Israeli strikes wiped out a family of five and killed four others across the Gaza Strip on Thursday, local health officials confirmed.
Medics in Gaza said Israeli planes launched strikes on four apartments, including the family's home, before dawn. At least 15 other people were wounded.
The Israeli military did not immediately comment on the attacks.
Reuters footage showed a blown-out building with furniture damaged and burnt. Debris had been flung across the road by the blast.

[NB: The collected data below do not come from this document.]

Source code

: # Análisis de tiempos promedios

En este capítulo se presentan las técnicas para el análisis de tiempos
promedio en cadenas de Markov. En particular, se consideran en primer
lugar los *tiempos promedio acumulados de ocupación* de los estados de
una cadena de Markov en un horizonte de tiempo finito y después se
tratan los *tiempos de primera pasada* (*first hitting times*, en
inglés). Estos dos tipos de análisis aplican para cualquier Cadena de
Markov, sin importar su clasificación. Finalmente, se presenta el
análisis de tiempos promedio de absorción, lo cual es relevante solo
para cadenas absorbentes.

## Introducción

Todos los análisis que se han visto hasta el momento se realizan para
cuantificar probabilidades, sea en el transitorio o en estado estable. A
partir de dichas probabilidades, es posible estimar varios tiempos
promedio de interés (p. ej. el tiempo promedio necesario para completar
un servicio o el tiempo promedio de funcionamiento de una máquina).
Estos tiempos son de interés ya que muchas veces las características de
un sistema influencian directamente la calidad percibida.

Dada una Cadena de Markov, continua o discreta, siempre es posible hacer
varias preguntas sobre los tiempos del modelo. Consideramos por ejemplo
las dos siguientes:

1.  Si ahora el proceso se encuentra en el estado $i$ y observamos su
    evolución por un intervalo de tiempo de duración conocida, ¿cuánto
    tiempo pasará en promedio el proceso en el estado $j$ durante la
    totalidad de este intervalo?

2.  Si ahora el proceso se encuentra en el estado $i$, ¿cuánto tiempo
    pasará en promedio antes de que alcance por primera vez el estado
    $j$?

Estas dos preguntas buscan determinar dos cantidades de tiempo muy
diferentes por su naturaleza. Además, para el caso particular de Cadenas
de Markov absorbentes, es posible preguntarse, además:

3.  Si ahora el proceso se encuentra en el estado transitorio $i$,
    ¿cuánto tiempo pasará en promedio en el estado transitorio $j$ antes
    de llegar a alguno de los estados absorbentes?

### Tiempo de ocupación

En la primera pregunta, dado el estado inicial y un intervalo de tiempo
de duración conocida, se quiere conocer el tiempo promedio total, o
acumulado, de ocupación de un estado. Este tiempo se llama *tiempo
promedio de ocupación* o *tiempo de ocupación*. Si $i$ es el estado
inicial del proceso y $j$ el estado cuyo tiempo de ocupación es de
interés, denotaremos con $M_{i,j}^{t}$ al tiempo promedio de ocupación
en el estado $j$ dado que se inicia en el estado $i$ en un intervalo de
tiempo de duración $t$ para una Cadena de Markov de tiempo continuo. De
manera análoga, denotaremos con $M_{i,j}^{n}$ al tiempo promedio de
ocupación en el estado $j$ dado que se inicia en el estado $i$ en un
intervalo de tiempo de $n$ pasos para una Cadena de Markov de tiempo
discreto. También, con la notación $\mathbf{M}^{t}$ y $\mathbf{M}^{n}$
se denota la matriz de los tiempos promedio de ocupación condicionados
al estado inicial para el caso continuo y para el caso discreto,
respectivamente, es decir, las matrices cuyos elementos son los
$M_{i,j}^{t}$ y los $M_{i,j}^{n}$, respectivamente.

A video circulated on Palestinian social media, which Reuters could not immediately verify, showed people going into one apartment with blankets to recover bodies.
"We were woken up by the strike at 2:30 a.m. We found pieces of flesh and people were sleeping. They say the war is over, but the war is not over," Khalil Batran, a neighbor of the deceased family, told Reuters.
A girl was the only survivor of the attack on the family home, Gaza medics said.
"There is no safety in Gaza ... Every day they fire at us from there and strike us with missiles. It's futile," Batran added.
Negotiations stalled
The cease-fire brokered by U.S. President Donald Trump has failed to halt Israeli attacks and left Israel in control of more than half the enclave following the conflict that began with Hamas attacks on southern Israel in October 2023.
Indirect talks on implementing the second phase of the deal, which includes Hamas' disarmament and Israeli army withdrawals, have stalled.
Israel claims its strikes are aimed at thwarting imminent attacks. It also says it allows aid and goods to flow into Gaza, but provides no evidence.
Some 930 Palestinians have been killed in Israeli strikes since the truce began, according to figures from Gaza health officials.
Four Israeli soldiers have been killed by Palestinian resistance groups during the same period, according to an Israeli tally.
Israel's two-year genocidal war on Gaza killed over 72,000 people, mostly women and children, according to Gaza health authorities.
The war was triggered by the Oct. 7 Hamas incursion that caused 1,200 deaths and captured 251 hostages.